At a press conference on Friday, attorneys with the Les Law Group said they are filing a lawsuit on behalf of Dotson’s family against Bexar County and University Health System, who they believe failed to provide appropriate medical care to the 61-year old woman, resulting in her death.
“She should have been given adequate care and she should have been checked on. Instead, she was ignored to death,” said attorney Leslie Sachanowicz. “We believe the death might have been a violation of the Sandra Bland Act,” which mandates county jails divert people with mental health and substance abuse issues toward treatment and requires that independent law enforcement agencies investigate jail deaths.
Bexar County officials did not immediately respond to requests for comment Friday afternoon. Dotson-Stephens reportedly was arrested for refusing to leave an East Side senior community; although bail was set for $300, she remained in custody for almost five months.
In late August, a judge ordered a psychological evaluation for Dotson-Stephens; it is unclear whether that evaluation took place, Sachanowicz said.
Michelle Dotson, Dotson-Stephens’ daughter, said her mother struggled with mental health issues for more than 40 years, and often went missing, causing the family to have to contact hospitals, jails, and shelters to find her.

“We were calling, all of us, aunts, cousins, we were looking for her,” Dotson said of the most recent time her mother went missing. “We were calling and they were saying she wasn’t at the jail, and the hospitals were saying she wasn’t dead. We called shelters, but they couldn’t give us her name.”
Family members said they only learned the whereabouts of Dotson-Stephens on Dec. 15, when police contacted her estranged husband to inform him of her death. He had not been contacted prior to that phone call, Dotson said.
Sachanowicz said the family is looking for answers about what might have taken place during their mother’s more than five months in jail, during which she “served almost a total sentence without seeing the inside of a courtroom, and she was never adjudicated.”
“The Bexar County Sheriff’s Department is responsible for the jail, [University Health System] is responsible for providing health care at the jail,” the attorney said. “There should be safeguards in place in the system to monitor people. Something fell through the cracks.”
According to Sachanowicz, Bexar County officials said Dotson-Stephens declined to meet with a lawyer, but her family believes she was incapable of making decisions about legal representation due to her mental illness.

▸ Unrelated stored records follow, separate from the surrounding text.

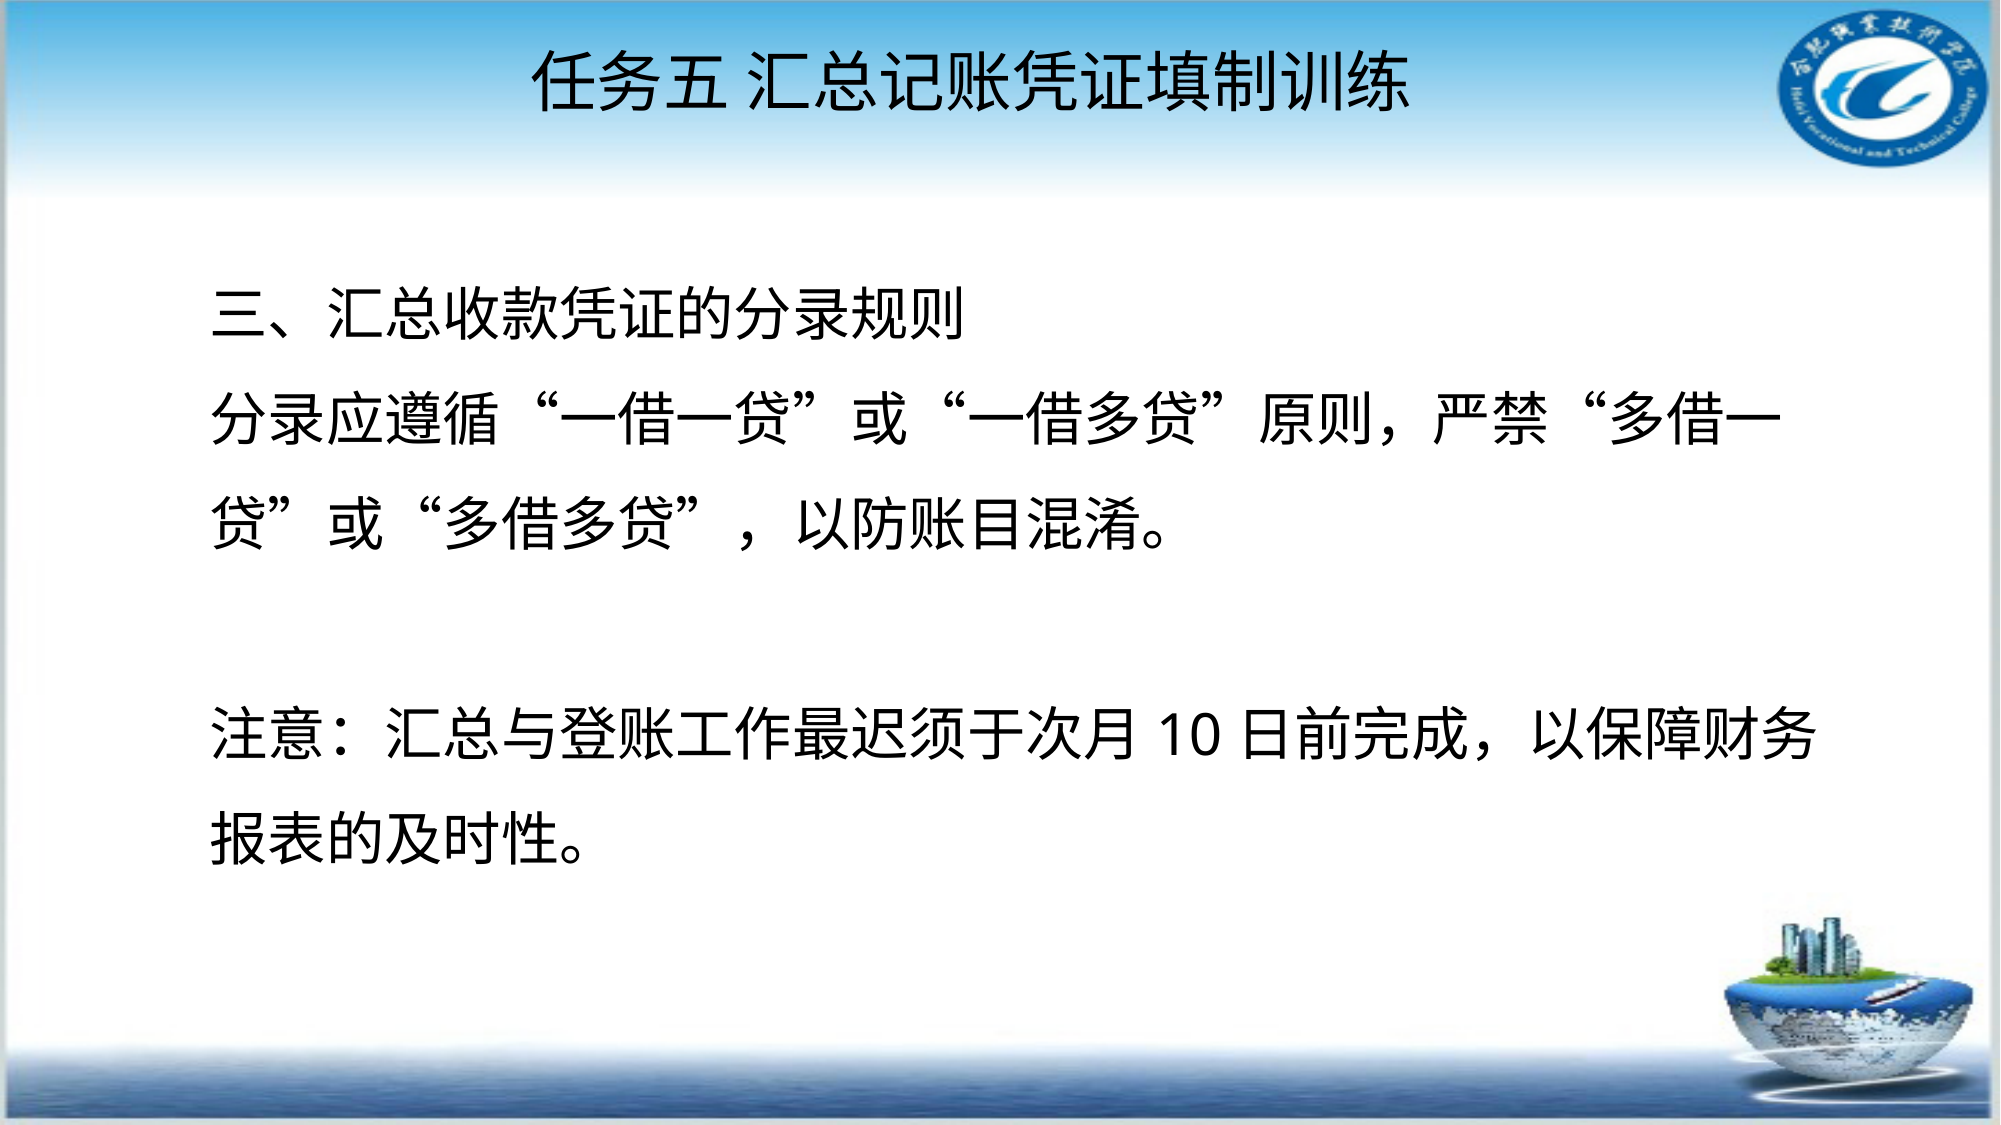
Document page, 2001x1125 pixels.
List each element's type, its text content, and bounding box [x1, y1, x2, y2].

picture [0, 0, 2001, 1125]
title 任务五 汇总记账凭证填制训练 [296, 59, 1647, 180]
list 三、汇总收款凭证的分录规则 分录应遵循“一借一贷”或“一借多贷”原则，严禁“多借一贷”或“多借多贷”，以防账目混淆。 注意：汇总与登账工作最迟须于次月10日前完成，以保障财务报表的及时性。 [194, 234, 1869, 943]
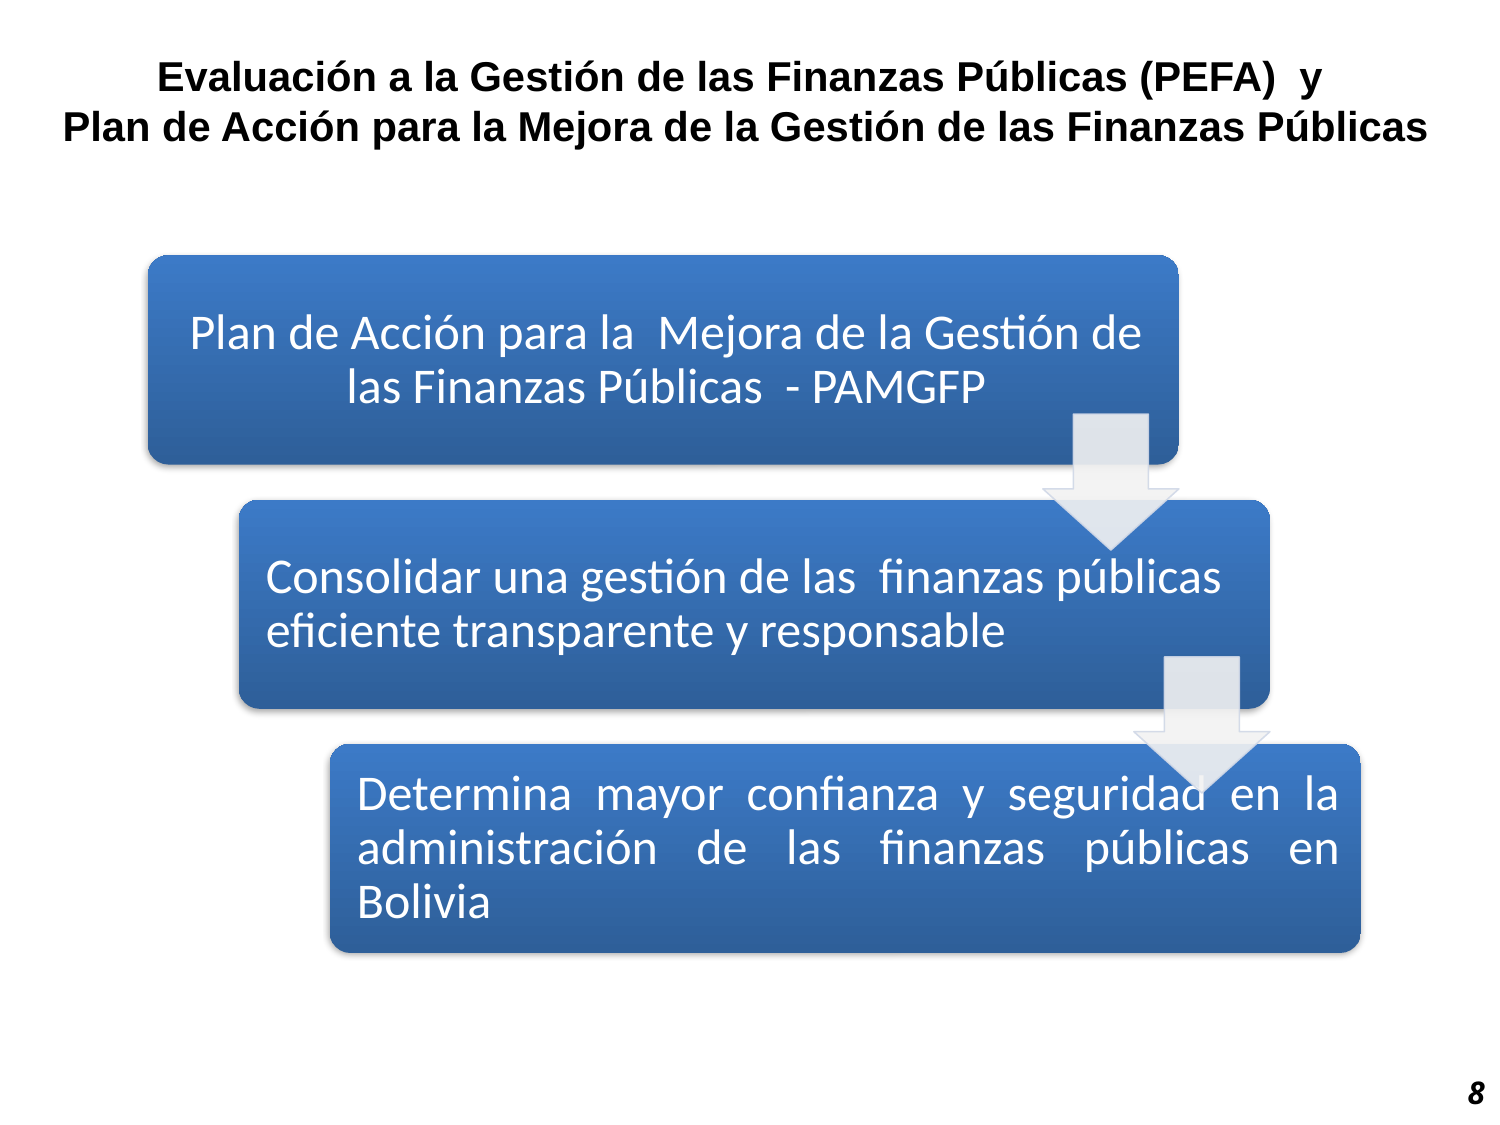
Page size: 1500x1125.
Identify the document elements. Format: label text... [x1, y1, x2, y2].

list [147, 255, 1362, 954]
slide_number 8 [1149, 1065, 1500, 1125]
title Evaluación a la Gestión de las Finanzas Públicas (PEFA) y Plan de Acción para la Mejora de la Gestión de las Finanzas Públicas [41, 24, 1450, 175]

Regardless, Sachanowicz, said, the death illustrates a “culture of indifference for her and other inmates struggling with mental health issues in the pretrial system and Bexar County Jail.”
Dotson-Stephens’ children told the Rivard Report they want to bring attention to the deaths of black people and those with mental health concerns at the hands of law enforcement.
“This is bigger than us. This is bigger than our mother,” said Reginald Stephens, Dotson-Stephens’ son. “We want to identify what step was not taken, and what happened that resulted in our mother dying in jail. We aren’t making accusations. We want to have answers as to what the process for this is, because imagine how many other people could have [had this experience].”
While waiting for answers, Dotson said she hopes people can see “that outside of her mental illness she was a good mother, she was a good grandmother. She was more than her mental illness.”